Where does she draw from: personal life or from character? “I think it is something I understand from the character,” she said. “I haven’t been in love so I can’t take that from life experience. I’ve only seen it in other people, and I pick it up and copy their actions.”

She said this play is about having the drive it takes to make it to the top, in a manipulative way but also with no harm intended. Her favorite number is “A Secretary Is Not a Toy.”

She said she learned to understand things about her character, about not taking life for granted, and how much it a lot of drive to make it to the top.

Kirsten Ayala, also a junior, hopes to major in musical theater when she gets to college and minor in musical education. She plays Miss Jones, Bigley’s immovable secretary.

“I see the play as a whole, about how if you work all the time, you miss some of the pleasures of life.”

She also played major roles in “Smokey Joe’s Café” and “Into the Woods” prior to this production.

“When I sat down and thought about it, she makes remarks back to others. She’s like this old creepy thing. So I have to be old, creepy and stern. I’m the executive secretary. So I have to be an executive secretary.”

Ayala added, “To me, this whole play is about if all your time is spent working, working, working, you’re going to miss all the pleasing things in life like Rosemary’s love. What would you do if you didn’t have that in your life?”
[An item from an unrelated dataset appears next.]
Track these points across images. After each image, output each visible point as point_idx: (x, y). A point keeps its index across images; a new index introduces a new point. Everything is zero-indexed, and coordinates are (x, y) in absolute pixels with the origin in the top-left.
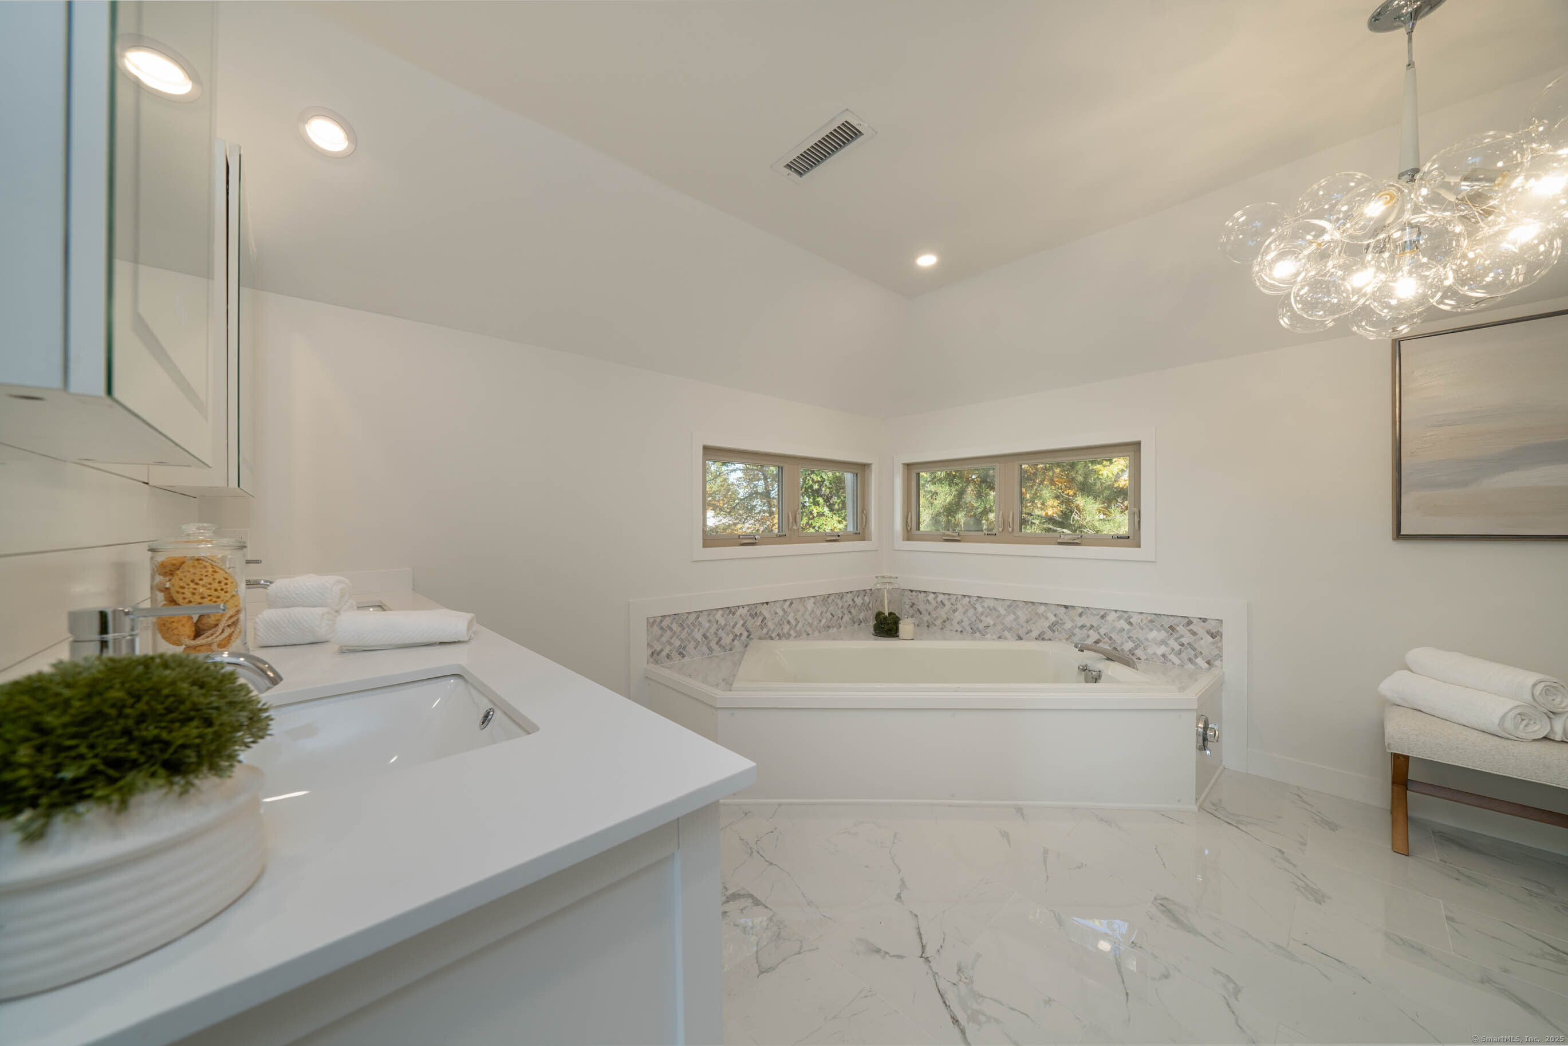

Her favorite number is the “Yo-ho-ho” dance.

She previously played “Into the Woods” as Jack’s mother and was a featured soloist in the musical.

Hutchinson, a senior who intends to major in broadcasting and minor in musical theater when she gets to college, said her character Miss Krumholtz largely sits back and watches but does not get involved.

“At same time she still sticks out, especially in ‘A Secretary Is Not a Toy,’” she said. “She has her little moments.”

At first, I read that she was typecast to be an awkward secretary that nobody likes and then I got into the role.”

She played the judge in “Miracle on 34th Street” and in other roles in “Smokey Joe’s Café.”

Performances of “How to Succeed in Business Without Really Trying” are Friday and Saturday, Dec. 7 and 8 at 7 p.m. and Sunday, Dec. 9 at 2 p.m. in the Alexander X. O’Connor Auditorium at Bayonne High School. Tickets are $12 for adults and $10 for students and seniors, and can be purchased at the door or in advance at www.bhsdramasociety.com.